* PROBLEMA 1: Ritrascrivi senza modifiche il passo del testo su Lugano e Tether che si apre con le parole contenenti "Tether non è" e si chiude con "impossibile da ignorare.".
* PROBLEMA 2: Prosegui il testo su Lugano e Tether dal punto in cui si interrompe.

* ESTRATTO DEL TESTO:
——————————
Che cosa accomuna Joe Mansueto, miliardario americano proprietario dell’FC Lugano, e Paolo Ardoino, CTO di Tether? Apparentemente nulla. Mansueto ha riportato il calcio bianconero sulla mappa europea con investimenti, managerialità e un respiro internazionale che mancava da decenni. Ardoino, genovese di nascita e cittadino globale per vocazione, ha trasformato Lugano in un laboratorio mondiale per le criptovalute grazie al progetto Plan B. Eppure entrambi si trovano nel mirino di Raoul Ghisletta, municipale socialista, che ha fatto della diffidenza verso l’innovazione il suo marchio di fabbrica.
Non è un caso isolato. È il riflesso di un Ticino che troppo spesso preferisce coltivare la cultura del sospetto invece di cogliere le opportunità. Ogni novità, ogni passo che rompe la routine consolidata, diventa automaticamente un pericolo, un’ombra da cui difendersi. È più semplice evocare scenari catastrofici che immaginare come governare il cambiamento. Così, tra accuse e insinuazioni, si finisce per respingere ciò che altrove sarebbe accolto come una risorsa.
Tether non è un’avventura estemporanea né un giocattolo speculativo. È l’azienda che nel 2024 ha registrato più di tredici miliardi di dollari di utili netti con meno di duecento dipendenti: un record mondiale, con una media di ottanta milioni di dollari di profitto per addetto. Gestisce oggi una capitalizzazione di mercato superiore ai 155 miliardi di dollari e detiene più titoli di Stato americani di interi Paesi sovrani. Se fosse uno Stato, sarebbe al diciottesimo posto per quantità di debito pubblico USA posseduto. Numeri che fanno impressione, ma che soprattutto raccontano una realtà già consolidata e impossibile da ignorare.
——————————
Voci di dati archiviate:
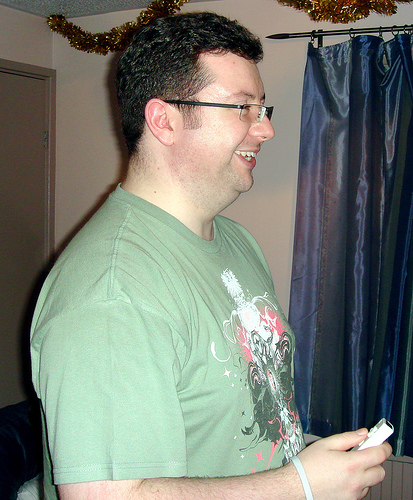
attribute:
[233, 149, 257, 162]
teeth — White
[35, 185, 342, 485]
shirt — design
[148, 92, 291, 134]
black glasses — thin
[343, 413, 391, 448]
remote — white, black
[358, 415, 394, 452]
controller — white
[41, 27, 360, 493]
man — playing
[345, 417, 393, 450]
controller — white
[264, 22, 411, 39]
curtain rod — black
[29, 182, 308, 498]
shirt — green, short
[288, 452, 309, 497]
strap — grey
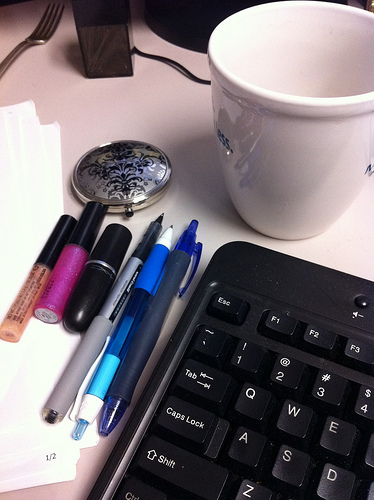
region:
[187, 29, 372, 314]
white cup on desktop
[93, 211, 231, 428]
blue pen next to keyboard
——————————
* SPAZIO RISPOSTA 1:
Tether non è un’avventura estemporanea né un giocattolo speculativo. È l’azienda che nel 2024 ha registrato più di tredici miliardi di dollari di utili netti con meno di duecento dipendenti: un record mondiale, con una media di ottanta milioni di dollari di profitto per addetto. Gestisce oggi una capitalizzazione di mercato superiore ai 155 miliardi di dollari e detiene più titoli di Stato americani di interi Paesi sovrani. Se fosse uno Stato, sarebbe al diciottesimo posto per quantità di debito pubblico USA posseduto. Numeri che fanno impressione, ma che soprattutto raccontano una realtà già consolidata e impossibile da ignorare.

* SPAZIO RISPOSTA 2:
A Lugano Tether ha portato il progetto Plan B, un’iniziativa che ha dato alla città una visibilità internazionale unica, olre che sulle maglie del FC Lugano. Non solo pagamenti in USDT e bitcoin nei negozi, ma anche conferenze, attrazione di startup e un ecosistema che richiama capitali e talenti. Il prossimo 24 e 25 ottobre si terrà la quarta edizione del Plan B Forum, un evento che porterà sulle rive del Ceresio i principali protagonisti mondiali della blockchain e delle criptovalute. In qualsiasi altro Paese una conferenza di questa portata sarebbe motivo di orgoglio. Qui, invece, diventa un bersaglio politico.
Il paradosso è evidente. Mentre Stati Uniti e Asia regolamentano e integrano le stablecoin nei mercati ufficiali, in Ticino c’è chi insiste a evocare rischi e scandali, come se la strategia politica fosse fermare il tempo. Negli USA è in discussione il “The Guiding and Establishing National Innovation for U.S. Stablecoins Act (GENIUS Act)”, una legge federale che mira a creare un quadro regolatorio completo per le stablecoin. Segno che oltreoceano non si parla più di se, ma di come queste tecnologie debbano essere integrate nel sistema finanziario.
Le critiche a Tether e a Plan B, spesso ripetute come slogan, finiscono per apparire stanche e prevedibili. È giusto pretendere trasparenza e regole, ma ridurre ogni iniziativa a un processo alle intenzioni significa rinunciare al futuro. È un copione che conosciamo bene: bloccare, rallentare, diffidare. Altri Paesi corrono, noi restiamo fermi. È accaduto con l’economia digitale, con la ricerca universitaria, con la transizione energetica. Ora rischiamo di ripetere lo stesso errore con la finanza innovativa e la blockchain.
Lugano ha tutte le possibilità di diventare un hub internazionale. Non è un caso che Tether abbia scelto questa città come sede del suo esperimento più ambizioso. Ma ogni volta che l’innovazione viene ridotta a sospetto, ogni volta che chi investe viene trattato come un intruso, il messaggio è chiaro: non siete i benvenuti. E così il Ticino rischia di trasformarsi in un museo a cielo aperto, bello da visitare ma irrilevante per chi costruisce il domani.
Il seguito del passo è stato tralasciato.